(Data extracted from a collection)
»»

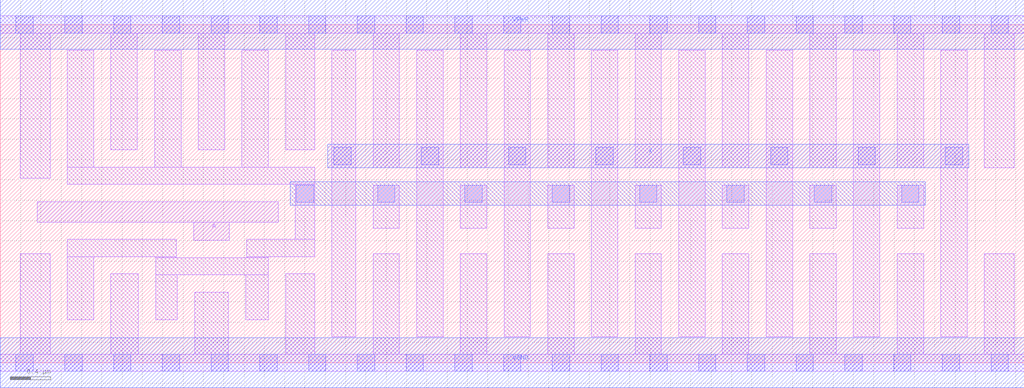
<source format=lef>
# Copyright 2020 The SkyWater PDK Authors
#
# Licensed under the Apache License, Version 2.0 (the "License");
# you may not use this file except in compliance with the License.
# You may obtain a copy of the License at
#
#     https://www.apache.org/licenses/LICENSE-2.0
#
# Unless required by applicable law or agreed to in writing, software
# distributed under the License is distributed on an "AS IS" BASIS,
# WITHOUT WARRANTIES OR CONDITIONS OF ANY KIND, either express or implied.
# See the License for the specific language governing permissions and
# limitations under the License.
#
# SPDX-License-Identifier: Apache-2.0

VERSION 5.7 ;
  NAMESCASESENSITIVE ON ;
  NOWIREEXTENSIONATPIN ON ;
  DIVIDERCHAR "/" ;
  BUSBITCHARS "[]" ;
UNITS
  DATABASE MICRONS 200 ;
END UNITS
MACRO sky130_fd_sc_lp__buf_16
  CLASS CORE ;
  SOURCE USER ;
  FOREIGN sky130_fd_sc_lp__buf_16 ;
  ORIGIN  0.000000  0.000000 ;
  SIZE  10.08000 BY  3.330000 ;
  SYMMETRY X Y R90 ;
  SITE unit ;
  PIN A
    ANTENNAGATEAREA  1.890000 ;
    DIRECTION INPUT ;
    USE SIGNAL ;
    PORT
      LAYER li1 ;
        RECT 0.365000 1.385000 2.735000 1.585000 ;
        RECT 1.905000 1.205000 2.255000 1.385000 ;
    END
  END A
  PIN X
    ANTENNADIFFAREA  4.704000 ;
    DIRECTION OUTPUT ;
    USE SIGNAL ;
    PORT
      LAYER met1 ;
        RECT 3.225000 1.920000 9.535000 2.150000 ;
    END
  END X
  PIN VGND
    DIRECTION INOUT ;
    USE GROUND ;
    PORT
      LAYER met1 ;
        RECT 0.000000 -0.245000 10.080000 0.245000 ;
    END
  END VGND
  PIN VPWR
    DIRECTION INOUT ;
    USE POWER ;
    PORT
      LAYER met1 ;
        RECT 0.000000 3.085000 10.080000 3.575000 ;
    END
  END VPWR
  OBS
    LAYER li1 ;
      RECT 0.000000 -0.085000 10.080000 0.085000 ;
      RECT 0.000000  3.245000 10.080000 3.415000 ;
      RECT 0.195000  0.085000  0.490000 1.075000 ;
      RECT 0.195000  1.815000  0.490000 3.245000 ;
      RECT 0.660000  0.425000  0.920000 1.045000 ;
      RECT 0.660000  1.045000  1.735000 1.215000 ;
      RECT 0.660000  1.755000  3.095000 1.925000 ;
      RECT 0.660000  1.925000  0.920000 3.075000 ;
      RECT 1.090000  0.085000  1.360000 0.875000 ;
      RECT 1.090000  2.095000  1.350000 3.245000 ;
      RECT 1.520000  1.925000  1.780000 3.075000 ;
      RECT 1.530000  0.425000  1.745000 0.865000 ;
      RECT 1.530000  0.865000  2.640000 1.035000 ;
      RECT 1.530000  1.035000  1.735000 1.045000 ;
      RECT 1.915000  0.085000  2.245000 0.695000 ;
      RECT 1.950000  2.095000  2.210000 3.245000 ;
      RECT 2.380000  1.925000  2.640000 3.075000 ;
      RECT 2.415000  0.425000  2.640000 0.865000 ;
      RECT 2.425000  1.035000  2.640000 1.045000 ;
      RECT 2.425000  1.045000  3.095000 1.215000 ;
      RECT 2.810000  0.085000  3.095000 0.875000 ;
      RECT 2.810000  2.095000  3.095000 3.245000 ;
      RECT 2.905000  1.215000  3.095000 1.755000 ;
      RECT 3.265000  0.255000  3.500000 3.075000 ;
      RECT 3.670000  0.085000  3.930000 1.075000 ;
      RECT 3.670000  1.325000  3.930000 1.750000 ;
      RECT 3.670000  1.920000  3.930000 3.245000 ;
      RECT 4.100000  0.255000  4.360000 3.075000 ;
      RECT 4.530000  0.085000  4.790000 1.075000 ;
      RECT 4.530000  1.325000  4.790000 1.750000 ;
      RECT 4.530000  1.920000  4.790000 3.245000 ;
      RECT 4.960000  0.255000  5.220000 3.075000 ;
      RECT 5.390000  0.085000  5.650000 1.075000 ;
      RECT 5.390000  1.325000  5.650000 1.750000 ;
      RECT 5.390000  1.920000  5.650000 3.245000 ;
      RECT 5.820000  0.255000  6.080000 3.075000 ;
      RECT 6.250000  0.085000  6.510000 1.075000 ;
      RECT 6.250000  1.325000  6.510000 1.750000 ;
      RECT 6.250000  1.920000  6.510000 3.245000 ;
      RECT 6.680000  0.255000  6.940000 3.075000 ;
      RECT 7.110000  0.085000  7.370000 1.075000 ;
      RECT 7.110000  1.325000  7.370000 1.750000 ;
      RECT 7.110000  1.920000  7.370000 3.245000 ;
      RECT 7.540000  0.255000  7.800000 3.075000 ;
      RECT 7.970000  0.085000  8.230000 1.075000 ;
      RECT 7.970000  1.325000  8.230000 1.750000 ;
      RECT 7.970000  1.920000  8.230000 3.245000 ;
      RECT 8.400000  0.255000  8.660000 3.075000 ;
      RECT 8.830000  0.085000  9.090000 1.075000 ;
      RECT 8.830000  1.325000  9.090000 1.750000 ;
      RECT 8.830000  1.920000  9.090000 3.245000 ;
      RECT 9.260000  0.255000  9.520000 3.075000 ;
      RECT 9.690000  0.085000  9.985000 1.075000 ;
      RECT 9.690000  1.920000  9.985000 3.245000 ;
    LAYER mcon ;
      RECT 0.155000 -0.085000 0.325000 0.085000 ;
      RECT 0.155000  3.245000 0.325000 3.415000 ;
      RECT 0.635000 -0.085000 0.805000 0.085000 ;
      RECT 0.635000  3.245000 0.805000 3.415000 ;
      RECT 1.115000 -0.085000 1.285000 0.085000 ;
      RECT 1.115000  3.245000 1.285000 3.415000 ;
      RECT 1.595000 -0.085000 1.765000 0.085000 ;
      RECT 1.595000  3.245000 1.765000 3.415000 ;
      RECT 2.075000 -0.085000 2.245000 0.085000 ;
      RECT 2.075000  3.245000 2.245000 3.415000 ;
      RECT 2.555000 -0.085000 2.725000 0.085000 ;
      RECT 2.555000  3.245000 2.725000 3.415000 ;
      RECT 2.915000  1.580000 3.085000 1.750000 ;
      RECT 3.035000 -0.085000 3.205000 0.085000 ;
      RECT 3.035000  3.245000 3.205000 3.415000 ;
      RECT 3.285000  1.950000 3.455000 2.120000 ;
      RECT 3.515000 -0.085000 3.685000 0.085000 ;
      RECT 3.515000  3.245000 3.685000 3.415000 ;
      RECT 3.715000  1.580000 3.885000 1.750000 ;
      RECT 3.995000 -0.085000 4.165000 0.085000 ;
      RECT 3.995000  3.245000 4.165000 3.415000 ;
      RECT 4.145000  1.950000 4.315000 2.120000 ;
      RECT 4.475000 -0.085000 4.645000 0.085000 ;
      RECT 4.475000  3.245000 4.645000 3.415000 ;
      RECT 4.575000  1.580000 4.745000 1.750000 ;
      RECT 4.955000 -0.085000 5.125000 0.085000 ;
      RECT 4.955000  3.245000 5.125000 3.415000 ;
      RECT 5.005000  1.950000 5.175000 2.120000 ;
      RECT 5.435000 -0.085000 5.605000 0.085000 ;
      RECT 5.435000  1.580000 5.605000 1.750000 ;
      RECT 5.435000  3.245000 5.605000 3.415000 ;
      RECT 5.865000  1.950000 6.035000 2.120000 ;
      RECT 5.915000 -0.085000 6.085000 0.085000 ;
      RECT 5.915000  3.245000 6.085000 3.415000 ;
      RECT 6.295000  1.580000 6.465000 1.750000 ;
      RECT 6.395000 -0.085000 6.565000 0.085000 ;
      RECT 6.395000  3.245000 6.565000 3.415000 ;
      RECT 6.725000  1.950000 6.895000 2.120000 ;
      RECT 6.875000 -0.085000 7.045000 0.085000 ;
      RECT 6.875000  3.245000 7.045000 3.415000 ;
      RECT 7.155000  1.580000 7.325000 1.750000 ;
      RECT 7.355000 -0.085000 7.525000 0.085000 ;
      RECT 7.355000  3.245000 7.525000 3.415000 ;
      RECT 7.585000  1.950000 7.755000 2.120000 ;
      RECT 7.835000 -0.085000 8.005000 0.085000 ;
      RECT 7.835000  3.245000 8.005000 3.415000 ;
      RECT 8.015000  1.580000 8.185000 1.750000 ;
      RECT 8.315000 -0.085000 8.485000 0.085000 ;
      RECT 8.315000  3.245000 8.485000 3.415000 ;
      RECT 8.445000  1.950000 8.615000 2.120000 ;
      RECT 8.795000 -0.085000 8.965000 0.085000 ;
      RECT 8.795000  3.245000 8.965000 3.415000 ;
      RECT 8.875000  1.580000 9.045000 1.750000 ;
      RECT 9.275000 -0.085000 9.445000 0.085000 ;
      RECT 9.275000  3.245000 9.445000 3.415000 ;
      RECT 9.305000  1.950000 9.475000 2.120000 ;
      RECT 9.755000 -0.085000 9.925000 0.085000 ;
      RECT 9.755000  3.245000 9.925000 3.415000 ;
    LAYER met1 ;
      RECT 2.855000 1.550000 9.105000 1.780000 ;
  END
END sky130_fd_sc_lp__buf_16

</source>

««
»»

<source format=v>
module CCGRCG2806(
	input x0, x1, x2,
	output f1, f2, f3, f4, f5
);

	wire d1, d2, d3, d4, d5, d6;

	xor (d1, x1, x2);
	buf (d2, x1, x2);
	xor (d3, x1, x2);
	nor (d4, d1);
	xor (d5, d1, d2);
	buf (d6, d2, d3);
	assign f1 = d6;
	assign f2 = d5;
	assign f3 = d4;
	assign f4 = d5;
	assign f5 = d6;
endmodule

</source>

««
»»

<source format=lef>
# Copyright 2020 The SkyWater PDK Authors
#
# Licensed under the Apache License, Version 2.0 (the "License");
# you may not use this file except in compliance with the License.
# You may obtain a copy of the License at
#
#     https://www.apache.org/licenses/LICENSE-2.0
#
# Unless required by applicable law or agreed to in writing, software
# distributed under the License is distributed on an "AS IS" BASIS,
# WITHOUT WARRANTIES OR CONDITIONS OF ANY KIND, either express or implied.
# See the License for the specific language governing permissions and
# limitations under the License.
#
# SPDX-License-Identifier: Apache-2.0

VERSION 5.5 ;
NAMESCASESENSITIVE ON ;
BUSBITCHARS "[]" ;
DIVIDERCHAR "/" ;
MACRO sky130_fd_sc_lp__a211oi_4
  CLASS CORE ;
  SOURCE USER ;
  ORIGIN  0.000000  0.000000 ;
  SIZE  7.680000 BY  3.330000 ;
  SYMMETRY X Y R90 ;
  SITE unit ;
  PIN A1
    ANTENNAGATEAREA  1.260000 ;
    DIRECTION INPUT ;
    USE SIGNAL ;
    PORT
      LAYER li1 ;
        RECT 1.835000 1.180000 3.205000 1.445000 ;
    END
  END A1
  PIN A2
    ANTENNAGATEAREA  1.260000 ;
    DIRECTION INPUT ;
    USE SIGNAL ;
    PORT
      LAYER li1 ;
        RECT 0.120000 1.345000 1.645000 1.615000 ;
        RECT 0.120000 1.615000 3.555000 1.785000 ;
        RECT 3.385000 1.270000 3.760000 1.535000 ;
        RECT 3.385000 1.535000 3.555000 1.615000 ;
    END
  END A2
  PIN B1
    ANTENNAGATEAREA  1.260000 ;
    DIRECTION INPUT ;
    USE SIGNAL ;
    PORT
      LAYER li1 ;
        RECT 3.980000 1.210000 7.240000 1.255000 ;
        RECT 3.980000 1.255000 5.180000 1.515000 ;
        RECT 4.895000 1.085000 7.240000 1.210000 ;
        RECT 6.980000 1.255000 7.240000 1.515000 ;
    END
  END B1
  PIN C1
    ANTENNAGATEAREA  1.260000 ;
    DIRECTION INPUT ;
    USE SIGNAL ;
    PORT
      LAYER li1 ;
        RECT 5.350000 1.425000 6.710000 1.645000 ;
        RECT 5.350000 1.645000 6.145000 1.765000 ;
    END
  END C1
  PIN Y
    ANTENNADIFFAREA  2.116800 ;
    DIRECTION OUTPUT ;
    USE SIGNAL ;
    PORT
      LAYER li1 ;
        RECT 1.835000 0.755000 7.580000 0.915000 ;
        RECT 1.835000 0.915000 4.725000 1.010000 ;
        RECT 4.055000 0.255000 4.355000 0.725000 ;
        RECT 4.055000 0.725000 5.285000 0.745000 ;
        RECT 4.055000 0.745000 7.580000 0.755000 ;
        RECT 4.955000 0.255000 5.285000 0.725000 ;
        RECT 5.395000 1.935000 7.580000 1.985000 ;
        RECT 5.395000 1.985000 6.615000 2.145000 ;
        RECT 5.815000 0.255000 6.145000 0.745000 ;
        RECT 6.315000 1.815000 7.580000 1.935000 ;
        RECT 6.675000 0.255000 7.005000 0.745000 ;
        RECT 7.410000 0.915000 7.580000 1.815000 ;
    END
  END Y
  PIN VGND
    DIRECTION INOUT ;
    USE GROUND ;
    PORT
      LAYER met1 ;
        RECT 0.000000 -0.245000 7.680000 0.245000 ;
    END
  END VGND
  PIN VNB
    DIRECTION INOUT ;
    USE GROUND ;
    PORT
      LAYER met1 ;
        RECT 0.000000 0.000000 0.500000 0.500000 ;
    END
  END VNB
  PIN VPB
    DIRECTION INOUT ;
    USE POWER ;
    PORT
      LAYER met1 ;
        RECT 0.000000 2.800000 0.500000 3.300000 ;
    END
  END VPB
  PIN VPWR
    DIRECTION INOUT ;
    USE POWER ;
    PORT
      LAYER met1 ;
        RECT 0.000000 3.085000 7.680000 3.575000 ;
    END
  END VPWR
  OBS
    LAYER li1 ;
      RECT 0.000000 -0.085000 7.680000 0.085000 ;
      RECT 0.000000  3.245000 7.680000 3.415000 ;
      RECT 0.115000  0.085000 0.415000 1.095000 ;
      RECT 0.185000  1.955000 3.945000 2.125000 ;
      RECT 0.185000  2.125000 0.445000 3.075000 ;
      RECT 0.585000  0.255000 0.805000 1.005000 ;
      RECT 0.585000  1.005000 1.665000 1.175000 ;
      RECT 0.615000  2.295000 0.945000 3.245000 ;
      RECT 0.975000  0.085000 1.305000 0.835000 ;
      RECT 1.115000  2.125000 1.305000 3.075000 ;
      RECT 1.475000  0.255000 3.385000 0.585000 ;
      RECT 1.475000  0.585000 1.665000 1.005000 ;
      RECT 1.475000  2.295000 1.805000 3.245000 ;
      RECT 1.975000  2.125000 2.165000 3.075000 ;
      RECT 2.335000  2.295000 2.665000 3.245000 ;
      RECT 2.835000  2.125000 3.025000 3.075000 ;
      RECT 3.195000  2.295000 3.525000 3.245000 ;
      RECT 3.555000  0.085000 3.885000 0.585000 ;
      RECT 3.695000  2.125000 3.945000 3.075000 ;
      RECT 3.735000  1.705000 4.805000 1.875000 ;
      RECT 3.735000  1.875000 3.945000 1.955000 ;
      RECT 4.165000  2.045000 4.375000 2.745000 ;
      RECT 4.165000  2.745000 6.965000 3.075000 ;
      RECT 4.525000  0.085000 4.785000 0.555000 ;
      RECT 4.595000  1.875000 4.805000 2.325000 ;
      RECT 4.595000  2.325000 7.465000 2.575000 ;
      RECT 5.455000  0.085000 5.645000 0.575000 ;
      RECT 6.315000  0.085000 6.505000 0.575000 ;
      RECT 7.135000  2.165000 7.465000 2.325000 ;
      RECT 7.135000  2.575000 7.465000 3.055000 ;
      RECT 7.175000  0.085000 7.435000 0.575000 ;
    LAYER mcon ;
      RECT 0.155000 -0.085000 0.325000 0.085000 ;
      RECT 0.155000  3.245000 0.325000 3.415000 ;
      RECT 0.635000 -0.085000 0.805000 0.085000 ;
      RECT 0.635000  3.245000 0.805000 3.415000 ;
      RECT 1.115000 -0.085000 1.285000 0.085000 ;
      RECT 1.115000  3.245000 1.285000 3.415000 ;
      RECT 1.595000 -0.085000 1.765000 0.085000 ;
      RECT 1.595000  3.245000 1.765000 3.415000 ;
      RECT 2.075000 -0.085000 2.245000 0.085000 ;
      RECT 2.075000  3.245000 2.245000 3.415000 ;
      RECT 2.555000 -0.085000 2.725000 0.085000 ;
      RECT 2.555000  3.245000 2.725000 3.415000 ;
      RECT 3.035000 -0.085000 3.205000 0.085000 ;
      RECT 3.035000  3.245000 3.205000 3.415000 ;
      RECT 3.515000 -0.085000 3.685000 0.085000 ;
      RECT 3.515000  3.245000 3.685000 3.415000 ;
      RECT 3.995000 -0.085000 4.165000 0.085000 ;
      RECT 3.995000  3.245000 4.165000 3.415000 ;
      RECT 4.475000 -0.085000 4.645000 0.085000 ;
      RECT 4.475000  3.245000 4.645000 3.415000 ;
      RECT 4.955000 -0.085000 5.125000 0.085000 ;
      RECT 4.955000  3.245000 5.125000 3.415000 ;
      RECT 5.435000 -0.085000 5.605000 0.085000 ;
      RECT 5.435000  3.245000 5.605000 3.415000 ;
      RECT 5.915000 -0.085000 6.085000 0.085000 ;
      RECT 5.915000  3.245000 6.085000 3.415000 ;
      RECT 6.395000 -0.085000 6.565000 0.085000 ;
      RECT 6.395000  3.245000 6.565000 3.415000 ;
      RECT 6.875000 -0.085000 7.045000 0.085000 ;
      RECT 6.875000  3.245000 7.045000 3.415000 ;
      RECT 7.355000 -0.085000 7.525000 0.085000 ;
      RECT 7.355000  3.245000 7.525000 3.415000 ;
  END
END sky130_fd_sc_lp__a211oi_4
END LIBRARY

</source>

««

Filter the records down to the lines containing the word "MACRO", and copy those.

◆ YOUR RESPONSE:
MACRO sky130_fd_sc_lp__buf_16
MACRO sky130_fd_sc_lp__a211oi_4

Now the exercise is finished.